An insight of osthole, bone marrow mesenchymal stem cells, and BMP-9 loaded carbon-based scaffolds as a biomaterial candidate in osteoporosis therapy: A narrative review

More than 200 million people worldwide diagnosed with osteoporosis, a degenerative condition characterized by decreasing bone mineral density. Although oral bisphosphonates are the most used form of treatment for osteoporosis, they have the potential to result in osteonecrosis. Osthole bone marrow mesenchymal stem cells (OBMMSCs) are combination of bone marrow mesenchymal stem cells (BMMSCs) and coumarin derivatives from Cnidium monnieri act as anti-inflammatory and anti-osteoporosis agents. The use of OBMMSCs in triad tissue engineering necessitates using a growth factor and a scaffold, which are combined with BMP-9 incorporated in carbon-based scaffold namely nano hydroxyapatite/collagen I/multi-walled carbon nanotubes (nHA/ColI/MWCNTs) scaffold to promote better loading. The combination of OBMMSCs and BMP-9 loaded nHA/ColI/MWCNTs scaffold has potential to increase OBMMSC differentiation into osteoblasts, resulting in increased bone remodeling and a better outcome in osteoporosis therapy.

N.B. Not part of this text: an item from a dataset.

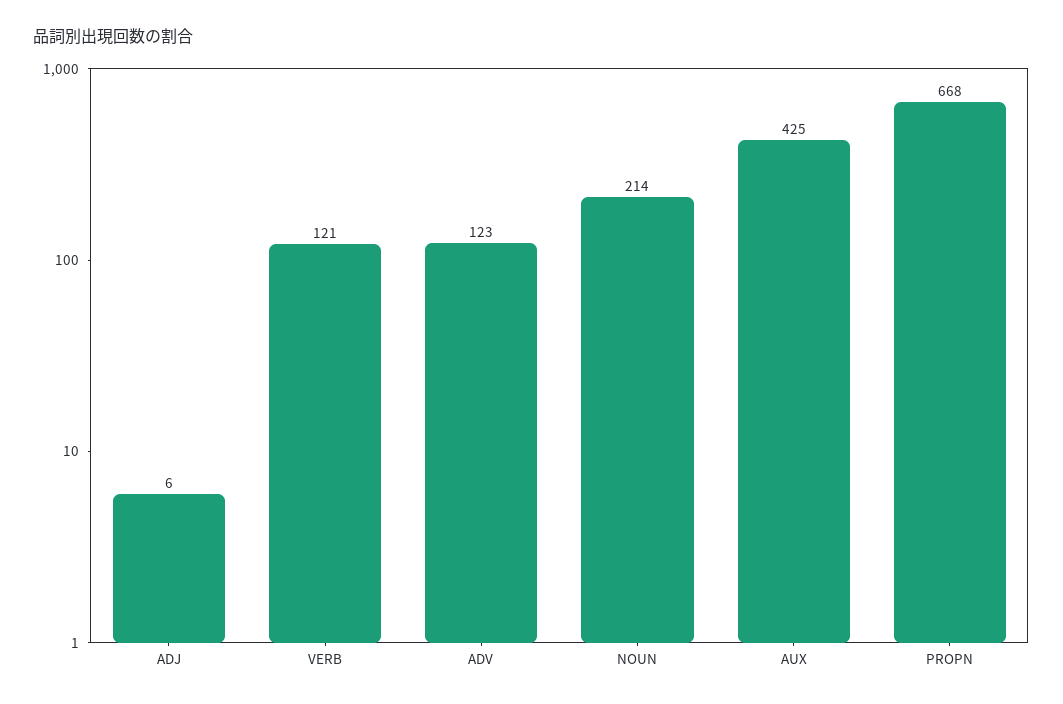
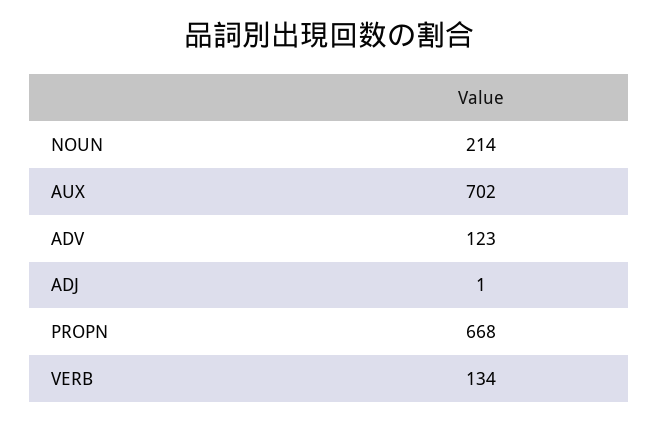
ADJ: 6 -> 1
VERB: 121 -> 134
AUX: 425 -> 702

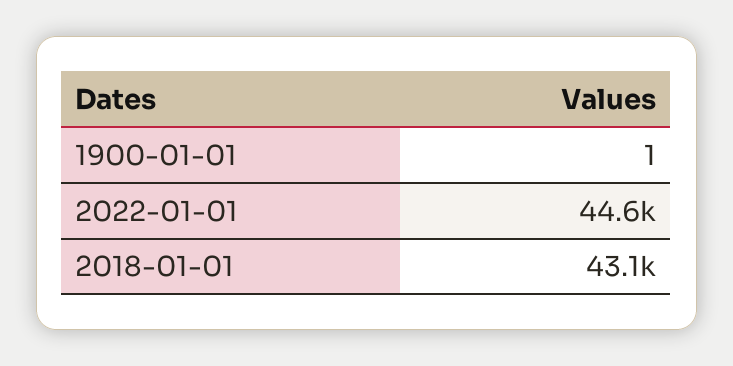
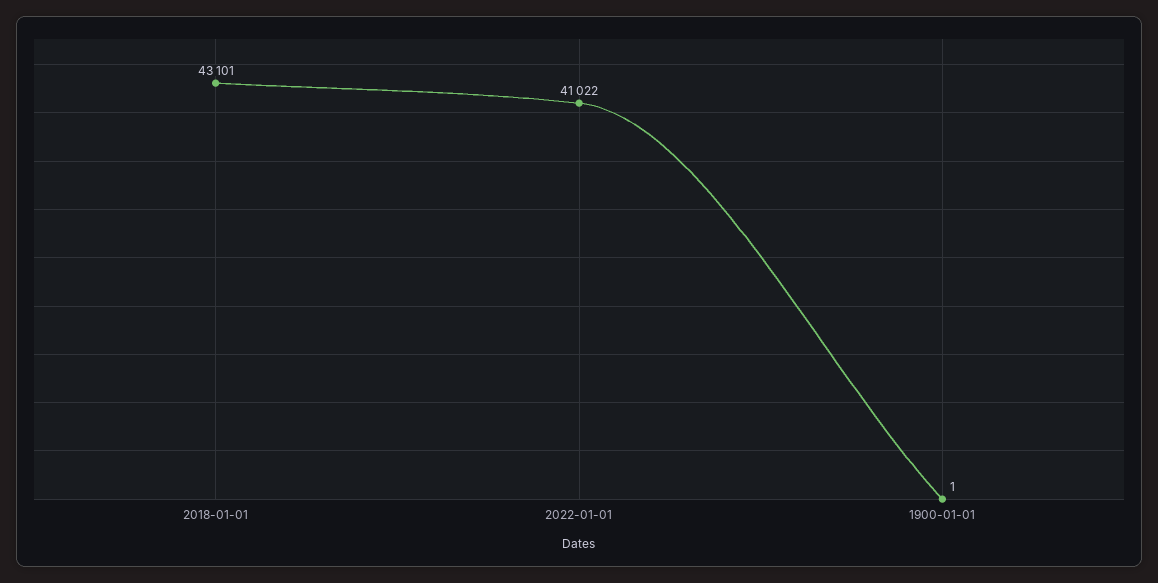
2022-01-01: 44600 -> 41022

To analyze the potential of OBMMSCs and BMP-9 loaded nHA/ColI/MWCNTs scaffolds as osteoporosis therapy.

Osthole enhances BMMSCs differentiation via activation of cAMP/CERK and Wnt/β-catenin/BMP signaling pathways. Osthole increases alkaline phosphatase (ALP) expression that stimulates osteogenesis. Meanwhile, in the Wnt/β-catenin-BMP pathway, osthole initiates Wnt binding to the Fz receptor so that β-catenin expression increases. β-catenin, together with Runx2, reduces the expression of GSK-3β, thereby increasing BMMSCs differentiation into osteoblasts. BMP-9 loaded nHA/COLI/MWCNTS scaffold promotes the differentiation of BMMSCs into osteoblasts by increasing the supply of collagen and calcium, as well as angiogenesis, which increases vascularity.

OBMMSCs and BMP-9 loaded nHA/ColI/MWCNT scaffold have the potential to treat osteoporosis.